++++ EXERCISE INPUTS ++++
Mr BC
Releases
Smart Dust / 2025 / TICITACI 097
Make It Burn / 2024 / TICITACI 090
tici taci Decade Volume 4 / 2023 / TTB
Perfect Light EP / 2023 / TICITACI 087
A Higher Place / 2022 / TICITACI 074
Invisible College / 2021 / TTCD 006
++++
-- WHAT IS NEEDED --
The required output is every line above that contains the string "TICITACI".

-- TASK RESULT --
Smart Dust / 2025 / TICITACI 097
Make It Burn / 2024 / TICITACI 090
Perfect Light EP / 2023 / TICITACI 087
A Higher Place / 2022 / TICITACI 074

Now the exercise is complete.